I don't think much from OpenAI can be trusted tbh.
aaaalone 4 hours ago

At the end of the day you test it for your use cases anyway but it makes it a great initial hint if it's worth it to test out.
cyanydeez 4 hours ago
When do you think we should run this benchmark? Friday, 1pm? Monday 8AM? Wednesday 11AM?
I definitely suspect all these models are being degraded during heavy loads.
- j_maffe 4 hours ago
  
  This hypothesis is tested regularly by plenty of live benchmarks. The services usually don't decay in performance.
thinkingtoilet 2 hours ago
We know Open AI got caught getting benchmark data and tuning their models to it already. So the answer is a hard no. I imagine over time it gives a general view of the landscape and improvements, but take it with a large grain of salt.
- rvz 1 hour ago
  
  The same thing was done with Meta researchers with Llama 4 and what can go wrong when 'independent' researchers begin to game AI benchmarks. [0]
  You always have to question these benchmarks, especially when the in-house researchers can potentially game them if they wanted to.
  Which is why it must be independent.
  [0] https://gizmodo.com/meta-cheated-on-ai-benchmarks-and-its-a-...

purplerabbit 5 hours ago

The lack of broad benchmark reports in this makes me curious: Has OpenAI reverted to benchmaxxing?
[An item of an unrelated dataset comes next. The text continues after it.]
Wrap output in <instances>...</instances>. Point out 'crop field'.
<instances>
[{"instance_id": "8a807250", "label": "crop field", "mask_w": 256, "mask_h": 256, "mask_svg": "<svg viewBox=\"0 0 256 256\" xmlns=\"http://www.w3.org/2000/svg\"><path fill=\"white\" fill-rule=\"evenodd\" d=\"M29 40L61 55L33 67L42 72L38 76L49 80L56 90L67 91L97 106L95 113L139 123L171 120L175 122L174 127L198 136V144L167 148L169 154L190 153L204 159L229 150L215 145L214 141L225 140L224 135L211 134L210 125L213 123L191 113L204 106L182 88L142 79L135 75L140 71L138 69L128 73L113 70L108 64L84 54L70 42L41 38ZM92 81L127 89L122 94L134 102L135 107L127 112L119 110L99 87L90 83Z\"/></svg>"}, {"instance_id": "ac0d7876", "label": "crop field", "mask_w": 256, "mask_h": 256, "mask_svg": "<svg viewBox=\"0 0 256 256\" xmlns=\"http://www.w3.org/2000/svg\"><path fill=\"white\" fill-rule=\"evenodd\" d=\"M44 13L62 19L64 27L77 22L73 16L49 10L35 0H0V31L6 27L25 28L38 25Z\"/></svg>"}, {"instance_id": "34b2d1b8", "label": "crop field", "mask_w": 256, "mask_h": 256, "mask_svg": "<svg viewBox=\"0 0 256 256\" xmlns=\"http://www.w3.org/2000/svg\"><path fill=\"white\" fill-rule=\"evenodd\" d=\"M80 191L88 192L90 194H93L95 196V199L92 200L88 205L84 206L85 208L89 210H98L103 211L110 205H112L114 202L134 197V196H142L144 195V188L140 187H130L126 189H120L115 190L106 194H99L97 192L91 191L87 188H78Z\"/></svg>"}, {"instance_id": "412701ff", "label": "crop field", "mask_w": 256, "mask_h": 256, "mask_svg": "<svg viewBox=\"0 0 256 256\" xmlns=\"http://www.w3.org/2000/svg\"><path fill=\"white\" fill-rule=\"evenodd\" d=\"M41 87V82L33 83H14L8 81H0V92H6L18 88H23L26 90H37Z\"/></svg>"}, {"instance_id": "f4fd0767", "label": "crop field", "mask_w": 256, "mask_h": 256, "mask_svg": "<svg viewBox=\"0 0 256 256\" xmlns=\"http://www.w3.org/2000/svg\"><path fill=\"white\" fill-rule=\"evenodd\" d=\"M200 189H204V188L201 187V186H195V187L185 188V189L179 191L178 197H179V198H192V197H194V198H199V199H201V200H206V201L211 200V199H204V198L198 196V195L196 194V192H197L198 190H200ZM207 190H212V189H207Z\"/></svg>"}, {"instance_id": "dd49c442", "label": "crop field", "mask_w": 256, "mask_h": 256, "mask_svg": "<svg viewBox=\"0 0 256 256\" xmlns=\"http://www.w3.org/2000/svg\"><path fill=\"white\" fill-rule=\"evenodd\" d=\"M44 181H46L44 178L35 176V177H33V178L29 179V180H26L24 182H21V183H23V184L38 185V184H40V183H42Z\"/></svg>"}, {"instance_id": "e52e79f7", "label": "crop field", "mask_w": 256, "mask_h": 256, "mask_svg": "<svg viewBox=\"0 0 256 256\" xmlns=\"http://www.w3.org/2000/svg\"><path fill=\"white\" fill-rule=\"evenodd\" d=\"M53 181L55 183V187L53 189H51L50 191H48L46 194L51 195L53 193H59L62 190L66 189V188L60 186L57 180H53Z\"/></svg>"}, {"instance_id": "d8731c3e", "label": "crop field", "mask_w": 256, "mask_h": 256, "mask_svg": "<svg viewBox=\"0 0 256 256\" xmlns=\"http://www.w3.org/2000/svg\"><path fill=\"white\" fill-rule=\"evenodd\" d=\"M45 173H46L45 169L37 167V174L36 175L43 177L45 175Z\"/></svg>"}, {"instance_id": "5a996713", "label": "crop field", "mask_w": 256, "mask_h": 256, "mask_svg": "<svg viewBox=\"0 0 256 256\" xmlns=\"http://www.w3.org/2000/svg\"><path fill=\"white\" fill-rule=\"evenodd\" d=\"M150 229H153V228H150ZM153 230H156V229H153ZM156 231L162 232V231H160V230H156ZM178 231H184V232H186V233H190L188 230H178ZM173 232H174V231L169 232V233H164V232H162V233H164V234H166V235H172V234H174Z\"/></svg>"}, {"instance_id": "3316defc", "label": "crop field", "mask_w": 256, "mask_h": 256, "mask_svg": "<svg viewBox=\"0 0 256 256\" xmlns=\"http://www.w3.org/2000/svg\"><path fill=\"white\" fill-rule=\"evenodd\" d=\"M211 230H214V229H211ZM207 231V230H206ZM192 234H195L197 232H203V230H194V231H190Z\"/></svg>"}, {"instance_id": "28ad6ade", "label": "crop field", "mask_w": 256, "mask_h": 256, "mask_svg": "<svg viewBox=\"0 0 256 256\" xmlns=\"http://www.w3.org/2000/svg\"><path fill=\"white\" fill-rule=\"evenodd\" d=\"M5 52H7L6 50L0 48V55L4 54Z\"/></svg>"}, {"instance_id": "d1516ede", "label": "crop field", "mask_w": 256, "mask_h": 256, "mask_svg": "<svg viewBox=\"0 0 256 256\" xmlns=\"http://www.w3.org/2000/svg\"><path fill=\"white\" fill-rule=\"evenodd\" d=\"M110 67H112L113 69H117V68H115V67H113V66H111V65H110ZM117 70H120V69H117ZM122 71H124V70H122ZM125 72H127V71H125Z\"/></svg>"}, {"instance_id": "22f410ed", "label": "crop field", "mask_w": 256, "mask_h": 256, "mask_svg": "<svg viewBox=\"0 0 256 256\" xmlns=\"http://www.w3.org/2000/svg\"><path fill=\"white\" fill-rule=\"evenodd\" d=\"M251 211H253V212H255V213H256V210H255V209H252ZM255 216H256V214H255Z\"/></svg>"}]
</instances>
Looking forward to hearing opinions once we all try both of these out

MallocVoidstar 4 hours ago
The -codex models are only for 'agentic coding', nothing else.
- dingnuts 4 hours ago
  
  [dead]

nharada 5 hours ago

That's a massive jump, I'm curious if there's a materially different feeling in how it works or if we're starting to reach the point of benchmark saturation. If the benchmark is good then 10 points should be a big improvement in capability...

jkelleyrtp 5 hours ago

claude swe-bench is 80.8 and codex is 56.8

Seems like 4.6 is still all-around better?

gizmodo59 5 hours ago
Its SWE bench pro not swe bench verified. The verified benchmark has stagnated
- joshuahedlund 5 hours ago
  
  Any ideas why verified has stagnated? It was increasing rapidly and then basically stopped.
  
  1 reply →
Rudybega 1 hour ago

You're comparing two different benchmarks. Pro vs Verified.